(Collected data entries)

--- --- ---

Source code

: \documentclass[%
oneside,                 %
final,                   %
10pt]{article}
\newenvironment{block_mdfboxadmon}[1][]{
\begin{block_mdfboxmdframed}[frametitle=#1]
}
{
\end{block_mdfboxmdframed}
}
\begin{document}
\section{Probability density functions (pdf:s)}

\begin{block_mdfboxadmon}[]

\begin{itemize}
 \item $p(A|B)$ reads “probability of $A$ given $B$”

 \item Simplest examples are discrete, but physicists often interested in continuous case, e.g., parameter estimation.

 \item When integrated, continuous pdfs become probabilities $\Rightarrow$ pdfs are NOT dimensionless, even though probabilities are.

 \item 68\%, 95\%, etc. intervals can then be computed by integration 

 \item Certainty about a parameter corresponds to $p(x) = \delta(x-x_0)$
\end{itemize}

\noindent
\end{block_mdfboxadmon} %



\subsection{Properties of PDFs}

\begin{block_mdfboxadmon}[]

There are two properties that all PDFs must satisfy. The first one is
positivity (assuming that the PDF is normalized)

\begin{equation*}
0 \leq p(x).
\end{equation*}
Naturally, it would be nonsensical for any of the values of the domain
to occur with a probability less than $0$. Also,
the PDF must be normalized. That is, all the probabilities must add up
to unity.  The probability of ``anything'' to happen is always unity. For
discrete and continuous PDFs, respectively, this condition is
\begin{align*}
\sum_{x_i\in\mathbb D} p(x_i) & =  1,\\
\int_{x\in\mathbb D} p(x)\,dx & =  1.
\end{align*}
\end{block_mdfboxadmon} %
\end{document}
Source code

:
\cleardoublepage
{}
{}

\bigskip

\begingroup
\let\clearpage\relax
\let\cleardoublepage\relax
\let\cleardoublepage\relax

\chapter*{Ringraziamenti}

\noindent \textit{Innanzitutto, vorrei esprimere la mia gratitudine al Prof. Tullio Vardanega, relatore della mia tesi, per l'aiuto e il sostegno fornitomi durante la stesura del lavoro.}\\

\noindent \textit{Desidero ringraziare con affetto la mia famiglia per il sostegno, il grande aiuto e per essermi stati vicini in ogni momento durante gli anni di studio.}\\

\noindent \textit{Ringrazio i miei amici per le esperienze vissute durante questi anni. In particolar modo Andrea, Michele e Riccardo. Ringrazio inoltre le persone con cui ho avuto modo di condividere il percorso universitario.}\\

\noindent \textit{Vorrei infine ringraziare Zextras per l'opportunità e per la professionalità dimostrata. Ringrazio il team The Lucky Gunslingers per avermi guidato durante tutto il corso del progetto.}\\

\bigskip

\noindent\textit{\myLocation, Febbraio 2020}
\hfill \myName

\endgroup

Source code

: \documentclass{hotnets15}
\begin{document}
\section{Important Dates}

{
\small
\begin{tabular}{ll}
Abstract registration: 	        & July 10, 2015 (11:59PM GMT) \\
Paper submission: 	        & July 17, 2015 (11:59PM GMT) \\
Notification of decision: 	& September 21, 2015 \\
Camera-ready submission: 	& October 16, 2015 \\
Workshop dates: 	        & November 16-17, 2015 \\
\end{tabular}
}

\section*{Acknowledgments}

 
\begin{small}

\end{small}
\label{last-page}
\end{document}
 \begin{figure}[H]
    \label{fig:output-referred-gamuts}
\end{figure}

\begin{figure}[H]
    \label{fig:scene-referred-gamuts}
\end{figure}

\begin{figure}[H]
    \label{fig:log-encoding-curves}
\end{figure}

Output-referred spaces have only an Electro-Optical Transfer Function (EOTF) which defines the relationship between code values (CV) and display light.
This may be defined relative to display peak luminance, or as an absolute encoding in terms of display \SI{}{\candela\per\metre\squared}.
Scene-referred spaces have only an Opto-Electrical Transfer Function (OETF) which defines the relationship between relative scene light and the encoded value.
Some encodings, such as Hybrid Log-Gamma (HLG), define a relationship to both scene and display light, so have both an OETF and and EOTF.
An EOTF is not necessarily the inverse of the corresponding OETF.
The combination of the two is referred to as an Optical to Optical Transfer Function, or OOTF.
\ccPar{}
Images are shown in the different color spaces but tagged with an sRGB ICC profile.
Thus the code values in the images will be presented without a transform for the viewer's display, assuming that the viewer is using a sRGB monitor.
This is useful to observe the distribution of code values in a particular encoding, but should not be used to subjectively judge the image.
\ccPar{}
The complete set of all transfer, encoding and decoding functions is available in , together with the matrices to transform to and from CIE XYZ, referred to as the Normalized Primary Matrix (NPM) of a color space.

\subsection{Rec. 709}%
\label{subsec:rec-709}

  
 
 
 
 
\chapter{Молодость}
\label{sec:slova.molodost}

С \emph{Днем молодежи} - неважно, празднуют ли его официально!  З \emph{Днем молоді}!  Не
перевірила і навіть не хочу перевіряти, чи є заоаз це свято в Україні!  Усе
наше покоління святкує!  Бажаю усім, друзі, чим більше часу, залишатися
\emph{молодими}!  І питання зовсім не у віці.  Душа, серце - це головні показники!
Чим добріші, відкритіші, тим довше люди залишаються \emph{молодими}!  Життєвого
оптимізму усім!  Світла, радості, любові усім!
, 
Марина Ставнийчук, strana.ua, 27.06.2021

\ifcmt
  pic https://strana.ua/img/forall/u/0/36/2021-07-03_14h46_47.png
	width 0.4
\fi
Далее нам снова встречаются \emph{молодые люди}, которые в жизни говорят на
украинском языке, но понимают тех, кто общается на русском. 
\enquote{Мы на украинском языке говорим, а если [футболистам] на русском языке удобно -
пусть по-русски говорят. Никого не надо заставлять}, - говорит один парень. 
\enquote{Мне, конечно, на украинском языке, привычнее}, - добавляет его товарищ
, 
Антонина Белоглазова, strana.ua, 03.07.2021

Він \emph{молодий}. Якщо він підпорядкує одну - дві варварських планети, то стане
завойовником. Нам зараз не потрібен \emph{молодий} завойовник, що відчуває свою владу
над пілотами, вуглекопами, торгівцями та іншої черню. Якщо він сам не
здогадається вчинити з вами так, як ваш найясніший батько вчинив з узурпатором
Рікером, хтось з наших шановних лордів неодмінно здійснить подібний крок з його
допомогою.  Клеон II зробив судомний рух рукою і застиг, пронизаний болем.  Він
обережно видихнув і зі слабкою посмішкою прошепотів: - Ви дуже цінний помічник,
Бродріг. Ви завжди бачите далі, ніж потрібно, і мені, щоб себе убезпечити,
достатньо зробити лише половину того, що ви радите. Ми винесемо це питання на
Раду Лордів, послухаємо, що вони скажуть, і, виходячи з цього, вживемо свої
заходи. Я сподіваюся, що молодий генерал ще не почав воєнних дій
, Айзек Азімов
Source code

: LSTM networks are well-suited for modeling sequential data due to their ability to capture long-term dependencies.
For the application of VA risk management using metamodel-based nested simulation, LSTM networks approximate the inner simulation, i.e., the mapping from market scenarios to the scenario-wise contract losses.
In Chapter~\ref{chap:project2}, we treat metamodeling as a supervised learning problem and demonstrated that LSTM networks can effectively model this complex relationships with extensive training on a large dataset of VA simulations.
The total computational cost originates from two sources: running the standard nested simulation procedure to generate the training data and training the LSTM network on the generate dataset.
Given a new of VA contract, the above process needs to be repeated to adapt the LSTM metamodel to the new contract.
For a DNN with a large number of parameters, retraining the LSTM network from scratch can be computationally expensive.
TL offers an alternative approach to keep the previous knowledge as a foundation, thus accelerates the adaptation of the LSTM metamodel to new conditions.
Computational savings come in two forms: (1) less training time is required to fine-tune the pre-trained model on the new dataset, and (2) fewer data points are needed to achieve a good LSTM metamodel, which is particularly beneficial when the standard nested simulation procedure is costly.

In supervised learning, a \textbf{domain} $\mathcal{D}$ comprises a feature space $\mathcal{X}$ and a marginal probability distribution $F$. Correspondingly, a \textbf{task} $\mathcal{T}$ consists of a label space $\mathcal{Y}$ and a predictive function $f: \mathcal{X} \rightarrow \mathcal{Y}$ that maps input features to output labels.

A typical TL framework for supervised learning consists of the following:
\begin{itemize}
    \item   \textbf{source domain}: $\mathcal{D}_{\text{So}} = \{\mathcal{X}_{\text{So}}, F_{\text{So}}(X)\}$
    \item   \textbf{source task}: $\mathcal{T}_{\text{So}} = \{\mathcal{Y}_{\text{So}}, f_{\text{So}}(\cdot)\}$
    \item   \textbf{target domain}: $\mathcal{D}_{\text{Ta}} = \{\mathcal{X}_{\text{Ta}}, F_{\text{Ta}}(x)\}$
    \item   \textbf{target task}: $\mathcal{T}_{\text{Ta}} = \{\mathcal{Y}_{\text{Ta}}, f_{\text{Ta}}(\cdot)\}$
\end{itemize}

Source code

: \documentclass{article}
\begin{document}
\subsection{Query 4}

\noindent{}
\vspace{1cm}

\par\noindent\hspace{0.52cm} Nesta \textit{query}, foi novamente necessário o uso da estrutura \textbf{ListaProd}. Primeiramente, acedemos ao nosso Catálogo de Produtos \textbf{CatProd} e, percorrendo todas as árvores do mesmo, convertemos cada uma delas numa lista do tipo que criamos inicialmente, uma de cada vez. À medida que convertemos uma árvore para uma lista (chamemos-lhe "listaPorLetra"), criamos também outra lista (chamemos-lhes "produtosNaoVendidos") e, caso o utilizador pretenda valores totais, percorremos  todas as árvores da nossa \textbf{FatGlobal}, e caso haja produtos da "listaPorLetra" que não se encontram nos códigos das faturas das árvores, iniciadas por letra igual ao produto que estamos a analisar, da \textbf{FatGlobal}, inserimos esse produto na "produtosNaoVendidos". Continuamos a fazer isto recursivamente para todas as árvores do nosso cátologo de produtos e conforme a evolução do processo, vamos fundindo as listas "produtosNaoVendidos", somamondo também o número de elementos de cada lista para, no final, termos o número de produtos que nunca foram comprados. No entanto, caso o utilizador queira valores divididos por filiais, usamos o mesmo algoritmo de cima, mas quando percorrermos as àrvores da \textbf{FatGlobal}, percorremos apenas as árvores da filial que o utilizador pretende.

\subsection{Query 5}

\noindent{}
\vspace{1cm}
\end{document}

--- --- ---

### WHAT THE TASK ASKS
Look above for the line holding "Марина Ставнийчук, strana.ua, 27.06.2021". Print it and every line after it, exactly, through the line holding "пусть по-русски говорят.".

### RESULT FOR THIS TASK
Марина Ставнийчук, strana.ua, 27.06.2021

\ifcmt
  pic https://strana.ua/img/forall/u/0/36/2021-07-03_14h46_47.png
	width 0.4
\fi
Далее нам снова встречаются \emph{молодые люди}, которые в жизни говорят на
украинском языке, но понимают тех, кто общается на русском. 
\enquote{Мы на украинском языке говорим, а если [футболистам] на русском языке удобно -
пусть по-русски говорят. Никого не надо заставлять}, - говорит один парень. 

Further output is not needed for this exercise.